### WORK REQUIRED
Only one portion of the data is to be written out: from the line bearing "The reason for" through the line bearing "在放熱反應中使用高的溫度（在溫度低的情況下產率是比較高的）是為了提高反應速率。". Write it exactly as it appears.
*** SUPPLIED MATERIAL Section Begins ***
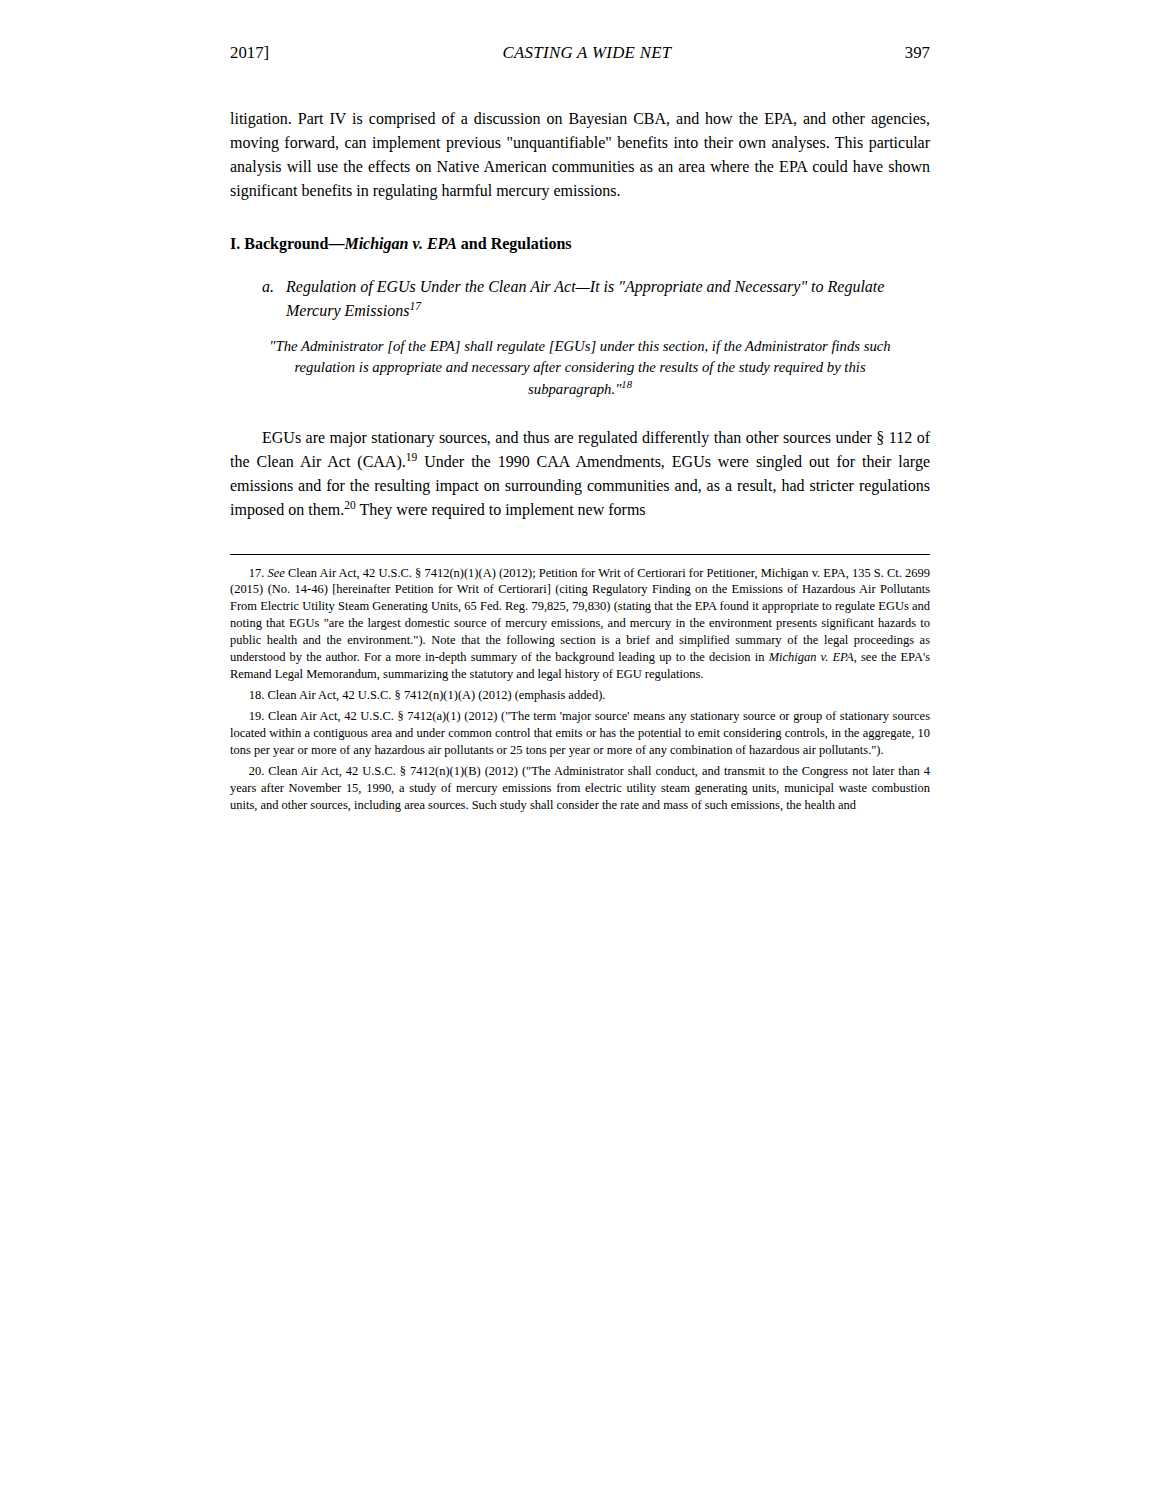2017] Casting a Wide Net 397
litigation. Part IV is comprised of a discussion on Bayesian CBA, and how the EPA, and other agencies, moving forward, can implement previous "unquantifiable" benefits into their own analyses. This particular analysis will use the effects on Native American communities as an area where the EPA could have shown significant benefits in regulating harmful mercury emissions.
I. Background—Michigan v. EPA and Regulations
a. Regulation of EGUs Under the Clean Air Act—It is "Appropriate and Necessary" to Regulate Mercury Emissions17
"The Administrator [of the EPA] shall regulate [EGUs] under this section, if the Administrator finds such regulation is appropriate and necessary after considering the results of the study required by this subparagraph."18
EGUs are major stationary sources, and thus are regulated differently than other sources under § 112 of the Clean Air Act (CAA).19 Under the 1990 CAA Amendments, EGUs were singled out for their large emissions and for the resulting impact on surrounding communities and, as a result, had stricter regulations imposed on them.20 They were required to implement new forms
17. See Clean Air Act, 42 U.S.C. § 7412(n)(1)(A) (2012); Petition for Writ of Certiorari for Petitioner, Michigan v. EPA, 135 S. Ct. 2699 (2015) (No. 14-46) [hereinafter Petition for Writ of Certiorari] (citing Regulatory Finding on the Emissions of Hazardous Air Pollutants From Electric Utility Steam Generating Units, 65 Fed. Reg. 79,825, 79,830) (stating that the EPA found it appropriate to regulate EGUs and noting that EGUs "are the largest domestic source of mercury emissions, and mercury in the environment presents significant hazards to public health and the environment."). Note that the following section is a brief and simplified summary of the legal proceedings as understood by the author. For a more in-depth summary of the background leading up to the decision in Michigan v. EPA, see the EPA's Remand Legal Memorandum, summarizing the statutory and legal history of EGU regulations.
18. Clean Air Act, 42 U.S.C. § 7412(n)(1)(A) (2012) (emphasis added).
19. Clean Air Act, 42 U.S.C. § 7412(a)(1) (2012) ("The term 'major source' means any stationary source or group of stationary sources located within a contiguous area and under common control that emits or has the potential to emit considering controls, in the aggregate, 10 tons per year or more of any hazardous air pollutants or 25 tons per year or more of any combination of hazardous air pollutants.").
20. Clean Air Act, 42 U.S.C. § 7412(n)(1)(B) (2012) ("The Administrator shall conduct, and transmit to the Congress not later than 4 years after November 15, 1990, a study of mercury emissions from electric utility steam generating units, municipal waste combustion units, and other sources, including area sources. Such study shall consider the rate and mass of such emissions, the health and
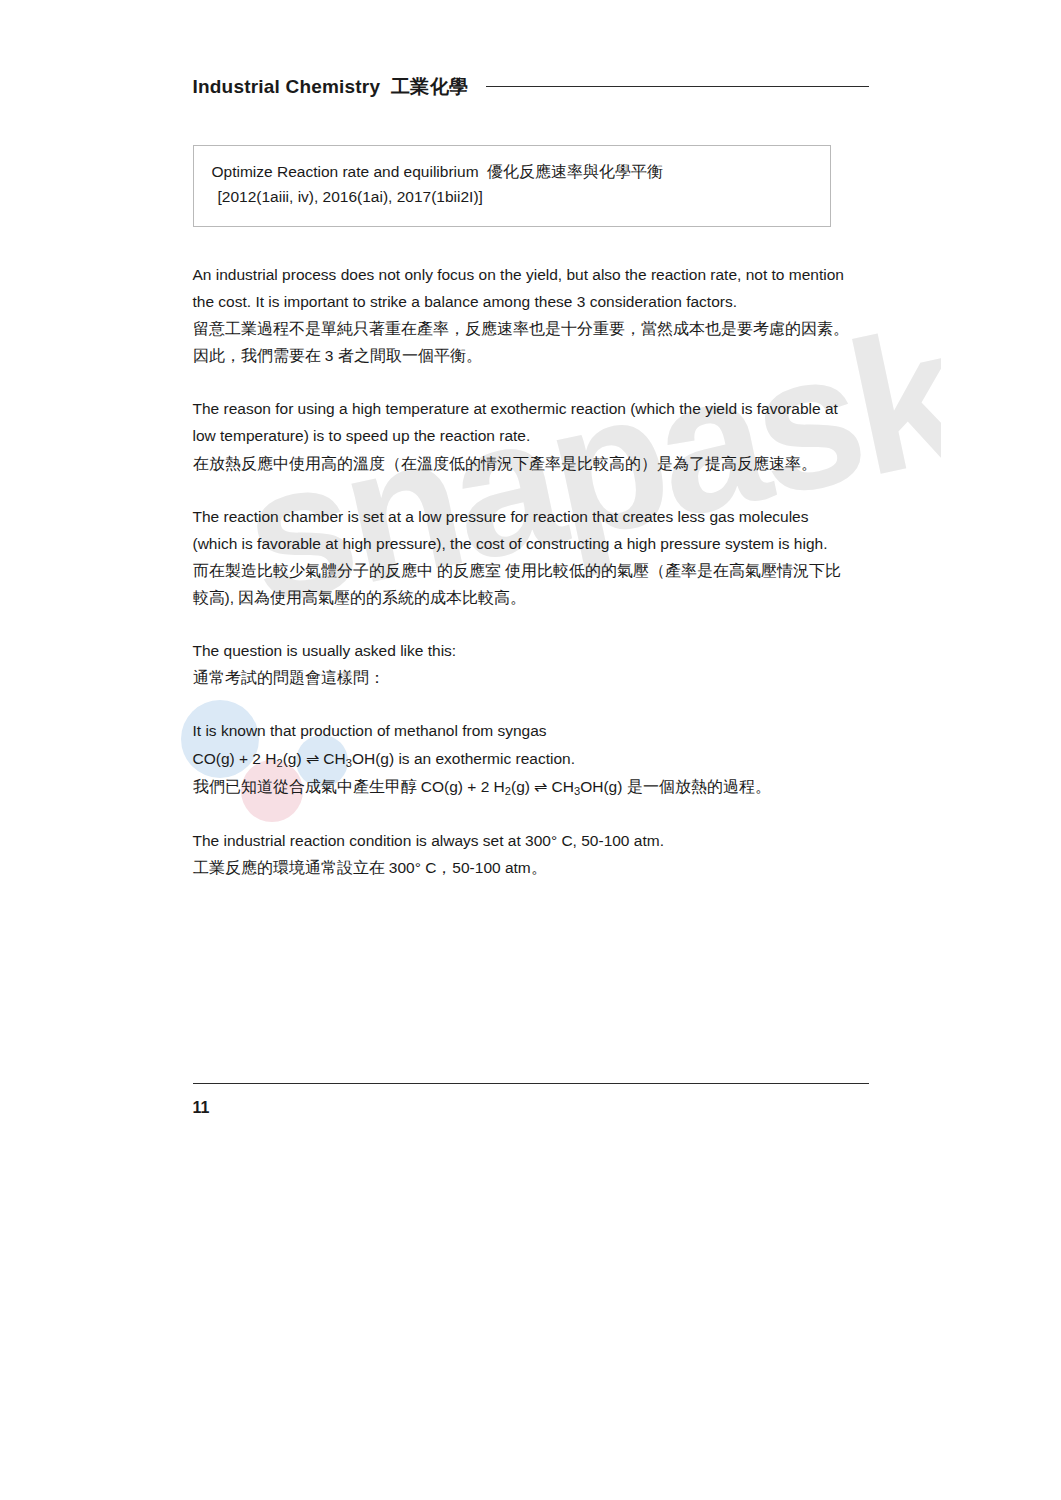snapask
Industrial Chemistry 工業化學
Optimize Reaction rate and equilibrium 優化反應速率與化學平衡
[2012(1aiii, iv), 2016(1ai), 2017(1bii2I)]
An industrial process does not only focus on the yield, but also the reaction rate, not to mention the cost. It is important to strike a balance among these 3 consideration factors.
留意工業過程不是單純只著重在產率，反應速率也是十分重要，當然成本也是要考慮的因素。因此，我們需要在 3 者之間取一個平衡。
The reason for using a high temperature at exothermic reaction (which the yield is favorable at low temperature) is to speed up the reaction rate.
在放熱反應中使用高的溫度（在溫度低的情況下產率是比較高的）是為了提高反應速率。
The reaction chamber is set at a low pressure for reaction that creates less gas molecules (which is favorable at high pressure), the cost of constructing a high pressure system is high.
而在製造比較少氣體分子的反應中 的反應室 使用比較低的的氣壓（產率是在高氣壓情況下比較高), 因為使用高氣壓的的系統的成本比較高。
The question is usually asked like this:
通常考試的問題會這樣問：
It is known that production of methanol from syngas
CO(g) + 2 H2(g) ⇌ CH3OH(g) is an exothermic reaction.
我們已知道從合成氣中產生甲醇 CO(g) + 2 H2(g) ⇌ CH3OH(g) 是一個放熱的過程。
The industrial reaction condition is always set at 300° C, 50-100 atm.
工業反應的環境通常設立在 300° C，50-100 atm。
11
*** SUPPLIED MATERIAL Section Ends ***
*** SUPPLIED MATERIAL Section Begins ***
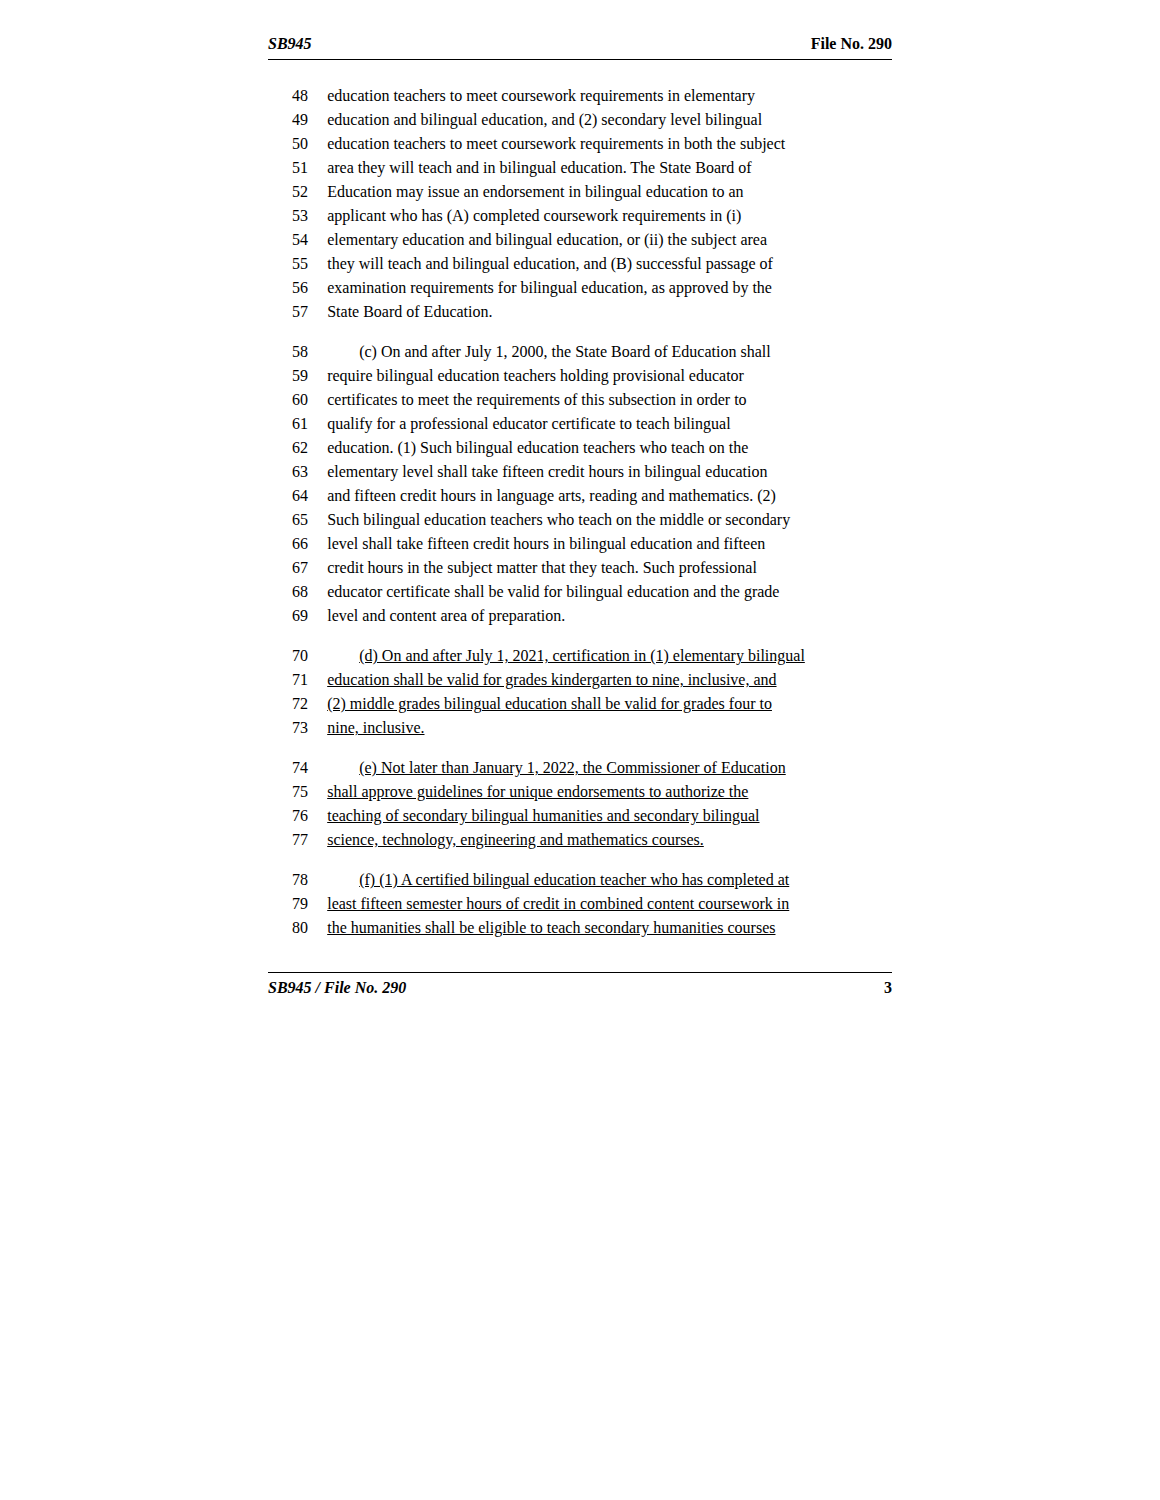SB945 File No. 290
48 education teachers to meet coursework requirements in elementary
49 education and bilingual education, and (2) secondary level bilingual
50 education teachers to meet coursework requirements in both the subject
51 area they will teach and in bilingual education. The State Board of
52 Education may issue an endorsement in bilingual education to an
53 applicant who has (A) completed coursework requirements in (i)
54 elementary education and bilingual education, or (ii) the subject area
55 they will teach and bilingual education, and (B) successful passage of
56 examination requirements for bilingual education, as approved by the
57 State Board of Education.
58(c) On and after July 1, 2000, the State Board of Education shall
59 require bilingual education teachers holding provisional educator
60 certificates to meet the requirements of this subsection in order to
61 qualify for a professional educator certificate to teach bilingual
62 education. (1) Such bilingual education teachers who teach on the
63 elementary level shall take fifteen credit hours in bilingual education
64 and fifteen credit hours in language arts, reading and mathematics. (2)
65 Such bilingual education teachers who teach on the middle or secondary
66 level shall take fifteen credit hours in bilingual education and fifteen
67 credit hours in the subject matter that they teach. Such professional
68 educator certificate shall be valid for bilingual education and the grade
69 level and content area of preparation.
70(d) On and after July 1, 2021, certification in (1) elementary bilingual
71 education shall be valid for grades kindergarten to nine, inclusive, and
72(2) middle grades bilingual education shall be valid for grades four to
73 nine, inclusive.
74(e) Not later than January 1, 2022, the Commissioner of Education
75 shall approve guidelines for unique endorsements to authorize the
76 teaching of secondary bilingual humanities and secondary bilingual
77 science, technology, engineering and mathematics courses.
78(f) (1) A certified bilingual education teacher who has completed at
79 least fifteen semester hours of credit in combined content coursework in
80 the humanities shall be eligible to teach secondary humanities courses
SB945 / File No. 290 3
*** SUPPLIED MATERIAL Section Ends ***
### ANSWER AREA
The reason for using a high temperature at exothermic reaction (which the yield is favorable at low temperature) is to speed up the reaction rate.
在放熱反應中使用高的溫度（在溫度低的情況下產率是比較高的）是為了提高反應速率。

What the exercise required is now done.